# The Hunger Games



## mewtini (Mar 20, 2013)

Kill me if there's another thread, which there might be, because THG is popular.

Buuuuut go go go opinions! I've only read the first book in the series; it's definitely interesting, although it feels like it's written as if it somehow thinks you're only eight or something and need everything spelled out for you?


----------



## Scootaloo (Mar 20, 2013)

I read the trilogy about two years ago (fifth grade) and thought they were the best books in the universe. This is clearly not the case now. I thought it was really good, but everyone around me was reading it the next year so it kinda got old. Also the first two books (THG, Catching Fire) were fantastic but Mockingjay was terrible.


----------



## Michi (Apr 21, 2013)

I can give opinions!

The first book was honestly my favorite book that I've ever read. The second was a bit of a disappointment, just because I felt there was less action and it wasn't as interesting in general, but Mockingjay redeemed the series and is another one of my favorite books.
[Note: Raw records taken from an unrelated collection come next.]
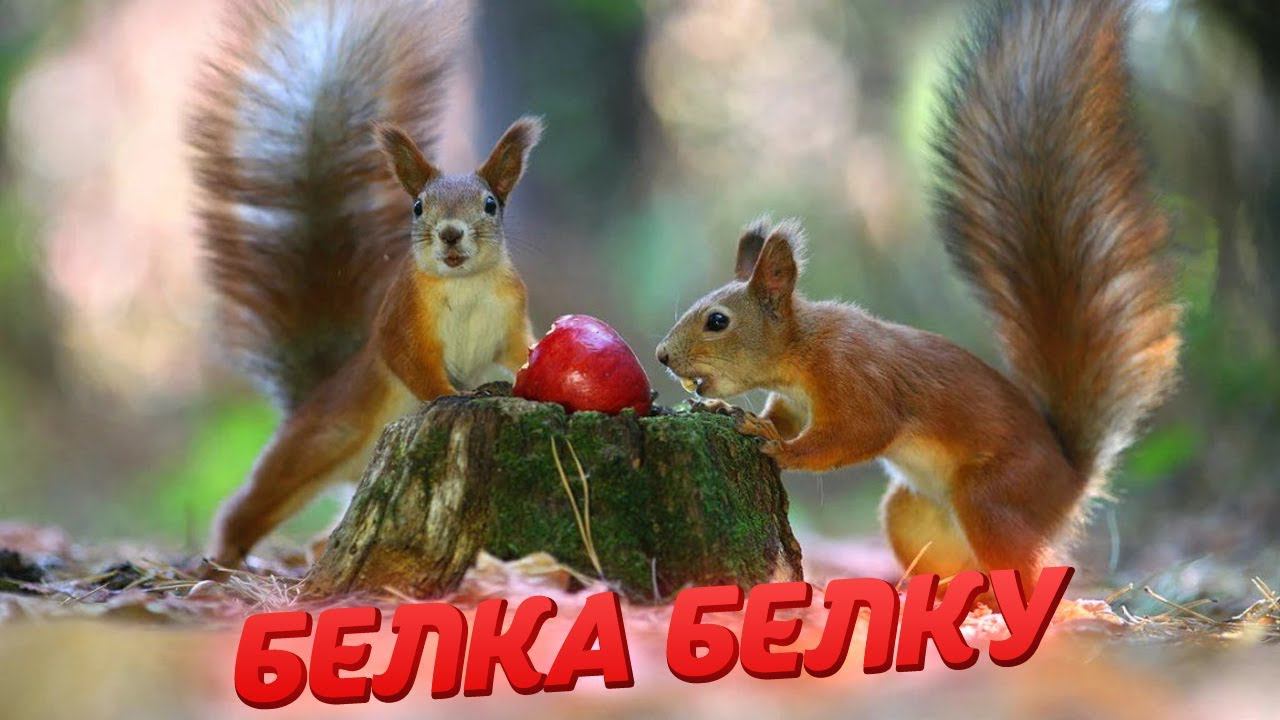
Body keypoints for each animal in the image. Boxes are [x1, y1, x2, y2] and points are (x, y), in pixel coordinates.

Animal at [190, 0, 541, 569]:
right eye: (418, 206)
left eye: (490, 204)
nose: (450, 233)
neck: (464, 284)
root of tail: (321, 391)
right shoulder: (402, 316)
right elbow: (407, 358)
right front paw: (449, 397)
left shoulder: (511, 314)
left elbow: (519, 351)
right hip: (321, 441)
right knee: (251, 504)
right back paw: (223, 563)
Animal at [655, 0, 1181, 592]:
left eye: (717, 321)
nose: (663, 356)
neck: (800, 349)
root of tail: (1069, 480)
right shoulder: (794, 397)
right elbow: (785, 415)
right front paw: (731, 409)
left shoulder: (854, 375)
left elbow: (860, 431)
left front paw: (777, 447)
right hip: (913, 513)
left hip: (995, 496)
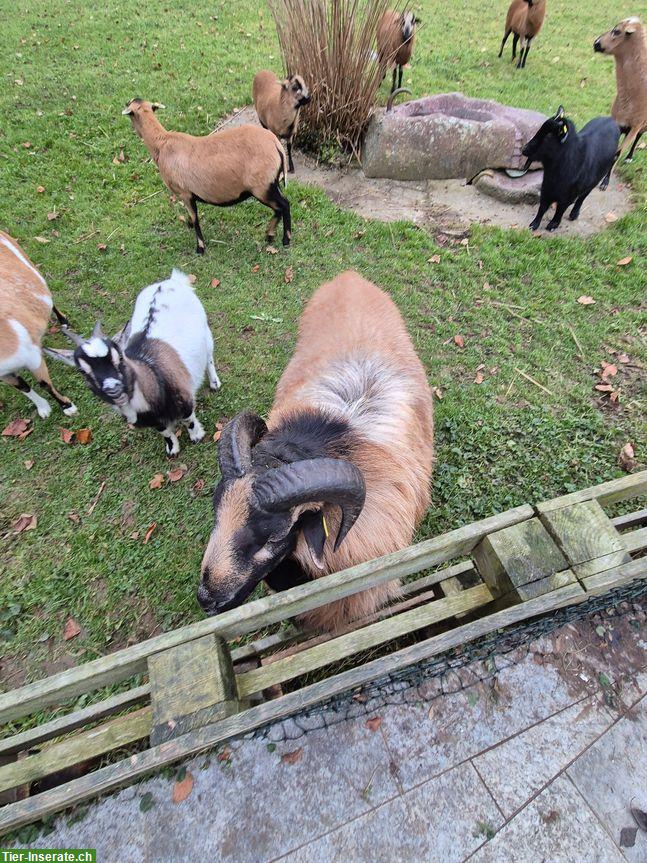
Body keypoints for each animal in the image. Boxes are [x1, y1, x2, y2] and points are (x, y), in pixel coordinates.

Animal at [0, 230, 77, 418]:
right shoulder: (3, 373)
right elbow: (23, 386)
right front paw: (43, 409)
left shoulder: (31, 356)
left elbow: (44, 383)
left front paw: (68, 406)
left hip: (30, 265)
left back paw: (64, 323)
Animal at [121, 99, 292, 253]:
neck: (162, 143)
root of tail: (276, 145)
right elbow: (192, 218)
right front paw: (189, 225)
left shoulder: (185, 193)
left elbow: (195, 218)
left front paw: (200, 248)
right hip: (272, 183)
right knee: (280, 206)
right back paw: (270, 235)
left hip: (261, 187)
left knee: (284, 205)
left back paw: (285, 239)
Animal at [596, 16, 647, 162]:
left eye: (617, 31)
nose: (596, 43)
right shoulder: (617, 122)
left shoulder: (636, 126)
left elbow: (616, 154)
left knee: (638, 137)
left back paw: (629, 157)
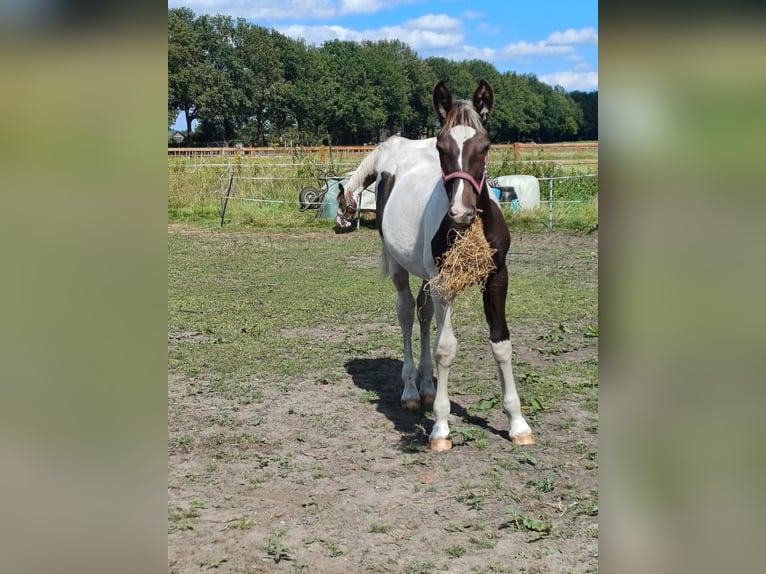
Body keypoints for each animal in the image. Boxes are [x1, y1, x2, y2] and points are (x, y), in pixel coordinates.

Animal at [340, 81, 536, 452]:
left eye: (485, 146)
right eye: (442, 147)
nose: (461, 212)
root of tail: (391, 147)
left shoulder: (497, 278)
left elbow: (501, 343)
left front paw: (518, 424)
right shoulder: (445, 283)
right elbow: (446, 349)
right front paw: (441, 429)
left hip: (427, 277)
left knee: (423, 312)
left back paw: (428, 388)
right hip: (402, 267)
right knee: (406, 313)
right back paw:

If we can discuss the film, I felt that the actor/actress choices were, in most cases, rather terrible. Especially Effie, who was not at all how I had pictured her.


----------



## Phantom (May 19, 2013)

Has anyone seen the trailer for Catching Fire? It looked pretty good.


----------



## Scootaloo (May 20, 2013)

Phantom said:


> Has anyone seen the trailer for Catching Fire? It looked pretty good.


I have! I'm pretty excited. Thankfully it's premiering during thanksgiving break for me iirc so now i can go to midnight premiere without having school the next day! (unlike for the first movie)


----------